▸ **Assigned task**
Copy the lines from the start of the collected data through the line containing "onde $\gamma_j$ representa", inclusive. Switch each "ACGF" to "FGAC" and leave everything else unchanged.

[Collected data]
------------------------

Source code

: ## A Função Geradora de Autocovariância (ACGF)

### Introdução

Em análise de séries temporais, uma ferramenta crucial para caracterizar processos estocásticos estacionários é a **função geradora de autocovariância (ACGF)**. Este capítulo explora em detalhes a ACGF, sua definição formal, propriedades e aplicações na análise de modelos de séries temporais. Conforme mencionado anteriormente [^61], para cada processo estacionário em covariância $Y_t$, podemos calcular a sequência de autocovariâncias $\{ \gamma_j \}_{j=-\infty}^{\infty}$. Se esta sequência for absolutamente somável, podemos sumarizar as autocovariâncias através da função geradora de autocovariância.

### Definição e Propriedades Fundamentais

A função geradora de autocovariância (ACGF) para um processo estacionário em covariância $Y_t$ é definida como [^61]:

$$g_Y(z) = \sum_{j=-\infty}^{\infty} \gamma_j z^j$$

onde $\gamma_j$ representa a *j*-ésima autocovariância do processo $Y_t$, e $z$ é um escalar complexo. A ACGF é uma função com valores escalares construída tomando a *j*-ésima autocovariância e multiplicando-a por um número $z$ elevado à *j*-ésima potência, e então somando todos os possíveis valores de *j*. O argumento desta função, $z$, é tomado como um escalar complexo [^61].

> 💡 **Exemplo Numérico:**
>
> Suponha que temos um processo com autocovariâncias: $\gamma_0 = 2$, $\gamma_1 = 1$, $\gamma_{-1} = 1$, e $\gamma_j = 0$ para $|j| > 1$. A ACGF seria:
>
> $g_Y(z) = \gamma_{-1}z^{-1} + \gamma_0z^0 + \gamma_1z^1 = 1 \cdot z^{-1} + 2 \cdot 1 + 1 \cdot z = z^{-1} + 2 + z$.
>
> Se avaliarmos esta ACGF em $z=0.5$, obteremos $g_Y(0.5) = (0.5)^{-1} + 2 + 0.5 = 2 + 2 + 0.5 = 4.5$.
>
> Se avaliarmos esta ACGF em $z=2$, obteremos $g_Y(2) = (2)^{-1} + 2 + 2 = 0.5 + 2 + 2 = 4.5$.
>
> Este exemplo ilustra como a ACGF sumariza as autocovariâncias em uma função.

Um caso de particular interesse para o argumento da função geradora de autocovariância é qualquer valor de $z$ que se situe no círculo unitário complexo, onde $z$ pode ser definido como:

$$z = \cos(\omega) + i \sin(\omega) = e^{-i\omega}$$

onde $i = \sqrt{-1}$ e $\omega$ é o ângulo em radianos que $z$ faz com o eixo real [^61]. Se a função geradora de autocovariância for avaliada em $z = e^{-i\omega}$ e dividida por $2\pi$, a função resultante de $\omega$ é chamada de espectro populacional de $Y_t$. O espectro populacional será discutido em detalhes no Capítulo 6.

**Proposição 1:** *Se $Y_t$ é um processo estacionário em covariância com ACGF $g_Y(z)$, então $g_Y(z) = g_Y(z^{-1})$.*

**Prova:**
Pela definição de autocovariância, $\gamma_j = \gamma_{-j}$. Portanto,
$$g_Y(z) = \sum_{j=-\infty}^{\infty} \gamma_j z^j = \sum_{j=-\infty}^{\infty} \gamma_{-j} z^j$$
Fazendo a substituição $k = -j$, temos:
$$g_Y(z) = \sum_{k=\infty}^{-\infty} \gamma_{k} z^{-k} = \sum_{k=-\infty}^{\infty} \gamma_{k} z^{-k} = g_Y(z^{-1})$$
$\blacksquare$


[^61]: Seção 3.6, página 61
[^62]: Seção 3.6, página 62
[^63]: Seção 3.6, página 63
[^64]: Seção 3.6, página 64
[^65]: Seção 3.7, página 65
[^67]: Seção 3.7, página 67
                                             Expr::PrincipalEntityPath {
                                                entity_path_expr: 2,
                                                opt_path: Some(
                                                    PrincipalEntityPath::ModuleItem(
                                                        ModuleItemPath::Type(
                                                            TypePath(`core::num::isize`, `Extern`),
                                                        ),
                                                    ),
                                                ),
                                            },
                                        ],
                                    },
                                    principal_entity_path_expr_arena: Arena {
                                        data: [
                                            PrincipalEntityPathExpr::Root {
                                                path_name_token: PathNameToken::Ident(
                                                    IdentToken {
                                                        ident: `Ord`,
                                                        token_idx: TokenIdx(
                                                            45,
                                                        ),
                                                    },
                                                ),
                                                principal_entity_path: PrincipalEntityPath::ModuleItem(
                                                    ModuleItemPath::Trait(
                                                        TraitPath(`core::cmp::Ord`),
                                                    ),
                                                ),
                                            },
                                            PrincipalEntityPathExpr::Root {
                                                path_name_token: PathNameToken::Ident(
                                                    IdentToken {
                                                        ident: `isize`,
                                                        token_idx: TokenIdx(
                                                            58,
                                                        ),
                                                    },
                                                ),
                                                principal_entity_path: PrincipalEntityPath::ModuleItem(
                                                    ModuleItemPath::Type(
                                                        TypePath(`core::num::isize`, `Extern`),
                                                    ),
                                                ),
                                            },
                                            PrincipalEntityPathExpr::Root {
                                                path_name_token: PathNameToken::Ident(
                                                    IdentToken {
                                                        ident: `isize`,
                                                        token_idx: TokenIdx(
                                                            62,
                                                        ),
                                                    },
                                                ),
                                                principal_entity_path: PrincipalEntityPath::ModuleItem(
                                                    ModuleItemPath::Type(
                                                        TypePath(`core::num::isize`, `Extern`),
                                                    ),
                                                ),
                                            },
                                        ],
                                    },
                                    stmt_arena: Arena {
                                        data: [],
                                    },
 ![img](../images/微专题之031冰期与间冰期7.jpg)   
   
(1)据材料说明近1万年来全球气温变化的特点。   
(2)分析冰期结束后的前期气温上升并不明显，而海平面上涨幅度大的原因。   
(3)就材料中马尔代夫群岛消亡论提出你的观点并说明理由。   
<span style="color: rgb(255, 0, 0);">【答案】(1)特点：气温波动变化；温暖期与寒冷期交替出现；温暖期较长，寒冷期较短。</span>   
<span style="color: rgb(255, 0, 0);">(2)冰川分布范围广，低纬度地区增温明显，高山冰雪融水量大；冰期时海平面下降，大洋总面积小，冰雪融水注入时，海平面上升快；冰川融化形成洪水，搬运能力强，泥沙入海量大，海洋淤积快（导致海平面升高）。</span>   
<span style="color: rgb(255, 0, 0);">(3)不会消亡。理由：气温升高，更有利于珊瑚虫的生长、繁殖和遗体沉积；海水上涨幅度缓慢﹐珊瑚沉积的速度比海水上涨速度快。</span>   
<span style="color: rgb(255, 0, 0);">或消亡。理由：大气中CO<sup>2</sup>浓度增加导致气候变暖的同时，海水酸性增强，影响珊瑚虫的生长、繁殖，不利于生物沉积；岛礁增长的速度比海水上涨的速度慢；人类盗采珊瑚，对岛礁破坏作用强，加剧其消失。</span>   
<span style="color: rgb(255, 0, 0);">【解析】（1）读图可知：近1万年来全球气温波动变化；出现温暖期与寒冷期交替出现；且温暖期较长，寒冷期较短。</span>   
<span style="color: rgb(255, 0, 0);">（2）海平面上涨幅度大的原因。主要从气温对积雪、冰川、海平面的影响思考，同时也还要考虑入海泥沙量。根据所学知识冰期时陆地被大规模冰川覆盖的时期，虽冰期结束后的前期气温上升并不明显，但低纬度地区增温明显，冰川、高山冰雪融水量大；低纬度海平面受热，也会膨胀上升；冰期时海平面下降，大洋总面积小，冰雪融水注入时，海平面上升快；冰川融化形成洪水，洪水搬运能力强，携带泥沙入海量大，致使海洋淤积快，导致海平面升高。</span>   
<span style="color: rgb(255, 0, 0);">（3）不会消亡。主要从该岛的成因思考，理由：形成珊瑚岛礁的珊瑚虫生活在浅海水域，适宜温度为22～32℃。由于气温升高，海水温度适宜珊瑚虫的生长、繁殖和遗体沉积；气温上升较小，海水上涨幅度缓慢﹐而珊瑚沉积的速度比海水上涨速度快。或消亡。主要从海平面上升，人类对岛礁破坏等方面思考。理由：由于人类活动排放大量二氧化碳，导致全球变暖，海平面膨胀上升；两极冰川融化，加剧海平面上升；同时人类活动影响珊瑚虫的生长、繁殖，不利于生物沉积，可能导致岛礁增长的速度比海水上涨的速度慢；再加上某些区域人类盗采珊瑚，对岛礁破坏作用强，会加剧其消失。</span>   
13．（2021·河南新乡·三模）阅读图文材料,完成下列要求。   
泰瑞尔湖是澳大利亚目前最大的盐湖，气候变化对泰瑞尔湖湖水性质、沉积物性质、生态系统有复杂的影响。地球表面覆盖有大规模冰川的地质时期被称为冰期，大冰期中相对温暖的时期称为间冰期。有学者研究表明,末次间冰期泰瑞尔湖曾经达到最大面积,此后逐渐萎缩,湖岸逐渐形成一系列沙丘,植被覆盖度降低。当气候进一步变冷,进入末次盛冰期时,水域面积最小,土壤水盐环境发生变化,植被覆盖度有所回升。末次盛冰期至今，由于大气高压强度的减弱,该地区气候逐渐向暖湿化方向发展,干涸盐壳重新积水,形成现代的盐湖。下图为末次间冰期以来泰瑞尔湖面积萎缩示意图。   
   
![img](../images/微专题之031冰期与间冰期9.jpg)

------------------------

▸ **Answer box**
Source code

: ## A Função Geradora de Autocovariância (FGAC)

### Introdução

Em análise de séries temporais, uma ferramenta crucial para caracterizar processos estocásticos estacionários é a **função geradora de autocovariância (FGAC)**. Este capítulo explora em detalhes a FGAC, sua definição formal, propriedades e aplicações na análise de modelos de séries temporais. Conforme mencionado anteriormente [^61], para cada processo estacionário em covariância $Y_t$, podemos calcular a sequência de autocovariâncias $\{ \gamma_j \}_{j=-\infty}^{\infty}$. Se esta sequência for absolutamente somável, podemos sumarizar as autocovariâncias através da função geradora de autocovariância.

### Definição e Propriedades Fundamentais

A função geradora de autocovariância (FGAC) para um processo estacionário em covariância $Y_t$ é definida como [^61]:

$$g_Y(z) = \sum_{j=-\infty}^{\infty} \gamma_j z^j$$

onde $\gamma_j$ representa a *j*-ésima autocovariância do processo $Y_t$, e $z$ é um escalar complexo. A FGAC é uma função com valores escalares construída tomando a *j*-ésima autocovariância e multiplicando-a por um número $z$ elevado à *j*-ésima potência, e então somando todos os possíveis valores de *j*. O argumento desta função, $z$, é tomado como um escalar complexo [^61].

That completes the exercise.